[Task brief] Please transcribe exactly, and only, the lines of the data below between the line holding "left ankle: (182, 114)" and the line holding "left shoulder: (203, 54)", inclusive.

(Data provided)

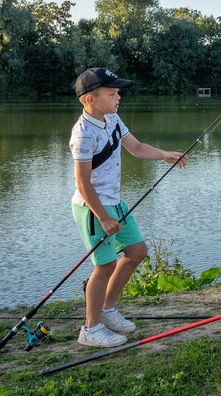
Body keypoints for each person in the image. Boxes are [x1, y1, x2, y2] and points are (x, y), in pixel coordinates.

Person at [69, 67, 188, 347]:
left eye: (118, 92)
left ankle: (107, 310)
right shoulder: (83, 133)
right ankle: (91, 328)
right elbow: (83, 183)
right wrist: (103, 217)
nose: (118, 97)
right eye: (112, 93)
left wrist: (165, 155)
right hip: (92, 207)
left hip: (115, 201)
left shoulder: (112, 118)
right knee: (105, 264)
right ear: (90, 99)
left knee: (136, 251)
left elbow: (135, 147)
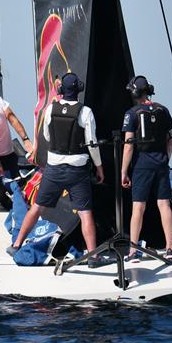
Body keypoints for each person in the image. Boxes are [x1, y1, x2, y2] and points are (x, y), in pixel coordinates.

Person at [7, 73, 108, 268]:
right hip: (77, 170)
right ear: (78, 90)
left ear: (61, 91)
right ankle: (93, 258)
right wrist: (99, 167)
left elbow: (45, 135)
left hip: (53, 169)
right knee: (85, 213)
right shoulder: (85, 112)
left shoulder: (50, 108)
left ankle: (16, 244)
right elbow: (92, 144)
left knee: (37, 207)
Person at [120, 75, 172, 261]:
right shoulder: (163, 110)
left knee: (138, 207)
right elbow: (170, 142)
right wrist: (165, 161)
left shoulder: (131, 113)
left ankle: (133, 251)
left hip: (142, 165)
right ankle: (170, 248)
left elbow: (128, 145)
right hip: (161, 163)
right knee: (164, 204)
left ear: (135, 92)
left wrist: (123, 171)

(End Data provided)
(Data provided)

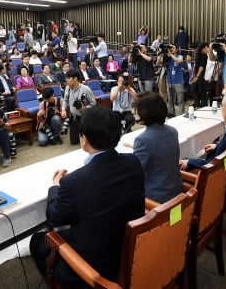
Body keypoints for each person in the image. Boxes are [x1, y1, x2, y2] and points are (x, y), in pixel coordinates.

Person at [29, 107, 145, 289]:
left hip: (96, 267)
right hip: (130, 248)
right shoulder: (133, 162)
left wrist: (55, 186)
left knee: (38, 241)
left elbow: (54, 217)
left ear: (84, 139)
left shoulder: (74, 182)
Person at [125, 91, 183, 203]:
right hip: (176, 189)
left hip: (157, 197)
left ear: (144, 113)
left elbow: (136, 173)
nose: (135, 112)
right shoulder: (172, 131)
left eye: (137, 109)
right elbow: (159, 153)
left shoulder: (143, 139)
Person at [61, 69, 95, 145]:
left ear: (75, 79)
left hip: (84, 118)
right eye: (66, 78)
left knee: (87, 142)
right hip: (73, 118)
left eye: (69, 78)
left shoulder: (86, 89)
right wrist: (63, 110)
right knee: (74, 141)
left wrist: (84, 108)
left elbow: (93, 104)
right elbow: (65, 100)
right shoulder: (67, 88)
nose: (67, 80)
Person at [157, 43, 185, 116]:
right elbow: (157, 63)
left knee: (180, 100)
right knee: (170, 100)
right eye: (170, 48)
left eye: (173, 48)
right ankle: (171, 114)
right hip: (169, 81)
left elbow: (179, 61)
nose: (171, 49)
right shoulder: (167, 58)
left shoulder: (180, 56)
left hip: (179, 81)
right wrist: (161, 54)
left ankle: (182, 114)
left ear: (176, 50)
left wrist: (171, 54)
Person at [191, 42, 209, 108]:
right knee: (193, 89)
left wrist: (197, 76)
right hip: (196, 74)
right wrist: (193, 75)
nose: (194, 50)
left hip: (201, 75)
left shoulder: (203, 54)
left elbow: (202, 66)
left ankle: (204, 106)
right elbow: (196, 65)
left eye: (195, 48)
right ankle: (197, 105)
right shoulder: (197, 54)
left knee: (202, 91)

(End Data provided)
(Data provided)

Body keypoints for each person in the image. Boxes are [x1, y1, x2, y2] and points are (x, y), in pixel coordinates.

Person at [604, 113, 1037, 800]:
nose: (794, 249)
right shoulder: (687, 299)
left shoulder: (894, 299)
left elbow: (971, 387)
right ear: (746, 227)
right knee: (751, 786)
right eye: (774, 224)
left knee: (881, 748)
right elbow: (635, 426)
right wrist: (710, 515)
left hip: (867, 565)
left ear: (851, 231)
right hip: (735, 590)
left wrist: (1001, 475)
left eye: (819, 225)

(End Data provided)

[Finished task]
left ankle: (182, 114)
left ear: (176, 50)
left wrist: (171, 54)
Person at [191, 42, 209, 108]:
right knee: (193, 89)
left wrist: (197, 76)
right hip: (196, 74)
right wrist: (193, 75)
nose: (194, 50)
left hip: (201, 75)
left shoulder: (203, 54)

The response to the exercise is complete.